Aufgabe A:
Gib die Aufzeichnungen vollständig wieder und setze dabei "Vimeo" an die Stelle von "YouTube". Alles andere bleibt unverändert.

Textauszug:
********

Seven Summits im Stubaital - Starke Gipfel

Fast den Mond berührt - bei den Seven Summits des Stubaitals geht es nicht um Höhe oder Schwierigkeitsgrad

Es ist kurz vor 3 Uhr morgens, und es ist heiß, obwohl es kalt ist. Das Atmen fällt schwer. Der Blick in die Ferne wird rabiat gestoppt. Die Nacht ist heute selbst mit Stirnlampe undurchdringlich. Die Lampe scheint stark und versucht mit aller Kraft, den knorrigen Weg zu erhellen. Doch es gelingt ihr nicht. Das Licht macht am dichten Nebel Halt. In feuchtkalte, graue Watte getaucht, läuft das Team weiter. Durch Stein, Geröll und Schnee. Die Hoffnung ist ihr Begleiter. Hoffnung auf den Sonnenaufgang am Gipfel. Das treibt sie zur Eile, denn schließlich liegen noch mehr als 1000 Höhenmeter vor ihnen.

********

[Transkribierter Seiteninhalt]

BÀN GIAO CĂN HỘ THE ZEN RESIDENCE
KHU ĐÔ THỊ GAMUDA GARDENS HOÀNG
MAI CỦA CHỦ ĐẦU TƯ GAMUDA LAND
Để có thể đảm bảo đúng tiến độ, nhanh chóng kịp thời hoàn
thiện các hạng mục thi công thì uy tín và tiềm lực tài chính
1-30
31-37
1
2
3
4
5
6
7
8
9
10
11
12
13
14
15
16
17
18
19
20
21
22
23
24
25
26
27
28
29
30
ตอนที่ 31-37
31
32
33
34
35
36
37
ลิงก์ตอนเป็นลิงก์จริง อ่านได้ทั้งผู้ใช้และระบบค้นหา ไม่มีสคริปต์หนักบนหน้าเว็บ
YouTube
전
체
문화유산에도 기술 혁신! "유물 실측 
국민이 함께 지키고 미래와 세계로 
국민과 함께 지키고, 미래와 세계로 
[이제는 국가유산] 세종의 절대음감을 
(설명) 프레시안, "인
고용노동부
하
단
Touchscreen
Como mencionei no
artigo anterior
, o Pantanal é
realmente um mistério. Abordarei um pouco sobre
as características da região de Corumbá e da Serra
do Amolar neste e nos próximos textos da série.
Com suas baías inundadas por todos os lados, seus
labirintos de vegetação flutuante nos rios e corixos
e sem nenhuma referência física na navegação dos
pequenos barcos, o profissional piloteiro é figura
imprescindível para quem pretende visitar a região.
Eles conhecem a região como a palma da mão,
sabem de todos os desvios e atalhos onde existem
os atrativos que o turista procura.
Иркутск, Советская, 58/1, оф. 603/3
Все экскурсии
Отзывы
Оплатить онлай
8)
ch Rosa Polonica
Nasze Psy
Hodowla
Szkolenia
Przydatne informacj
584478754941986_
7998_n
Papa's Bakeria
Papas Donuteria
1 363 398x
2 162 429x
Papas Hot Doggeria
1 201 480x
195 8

********

Aufgabe B:
Führe den Text über die Seven Summits im Stubaital nach seinem letzten Satz weiter.

Endgültige Antwort A:
BÀN GIAO CĂN HỘ THE ZEN RESIDENCE
KHU ĐÔ THỊ GAMUDA GARDENS HOÀNG
MAI CỦA CHỦ ĐẦU TƯ GAMUDA LAND
Để có thể đảm bảo đúng tiến độ, nhanh chóng kịp thời hoàn
thiện các hạng mục thi công thì uy tín và tiềm lực tài chính
1-30
31-37
1
2
3
4
5
6
7
8
9
10
11
12
13
14
15
16
17
18
19
20
21
22
23
24
25
26
27
28
29
30
ตอนที่ 31-37
31
32
33
34
35
36
37
ลิงก์ตอนเป็นลิงก์จริง อ่านได้ทั้งผู้ใช้และระบบค้นหา ไม่มีสคริปต์หนักบนหน้าเว็บ
Vimeo
전
체
문화유산에도 기술 혁신! "유물 실측 
국민이 함께 지키고 미래와 세계로 
국민과 함께 지키고, 미래와 세계로 
[이제는 국가유산] 세종의 절대음감을 
(설명) 프레시안, "인
고용노동부
하
단
Touchscreen
Como mencionei no
artigo anterior
, o Pantanal é
realmente um mistério. Abordarei um pouco sobre
as características da região de Corumbá e da Serra
do Amolar neste e nos próximos textos da série.
Com suas baías inundadas por todos os lados, seus
labirintos de vegetação flutuante nos rios e corixos
e sem nenhuma referência física na navegação dos
pequenos barcos, o profissional piloteiro é figura
imprescindível para quem pretende visitar a região.
Eles conhecem a região como a palma da mão,
sabem de todos os desvios e atalhos onde existem
os atrativos que o turista procura.
Иркутск, Советская, 58/1, оф. 603/3
Все экскурсии
Отзывы
Оплатить онлай
8)
ch Rosa Polonica
Nasze Psy
Hodowla
Szkolenia
Przydatne informacj
584478754941986_
7998_n
Papa's Bakeria
Papas Donuteria
1 363 398x
2 162 429x
Papas Hot Doggeria
1 201 480x
195 8

Endgültige Antwort B:
Die Gruppe ist auf dem Weg zu einem der Seven Summits. Damit sind allerdings nicht der Mount Everest, Mont Blanc, Mount McKinley & Co. gemeint, die sieben höchsten Gipfel der sieben Kontinente. Doch das Stubaital hat seine eigenen sieben Supergipfel, die es zu erklimmen gilt. Schließlich müssen es nicht immer die höchsten, schwierigsten und gefährlichsten Berggipfel sein, die ein unvergessenes Bergerlebnis bescheren. Größe zeigt sich eben immer auf verschiedene Arten. Und bei den Seven Summits des Stubaitals geht es deshalb nicht um Höhe oder Schwierigkeitsgrad. Und so sehr sich die Seven Summits in ihrer Höhe, ihrer Lage, der Geschichte und ihrem Charakter unterscheiden, so sehr bestimmen sie das Leben im Tal.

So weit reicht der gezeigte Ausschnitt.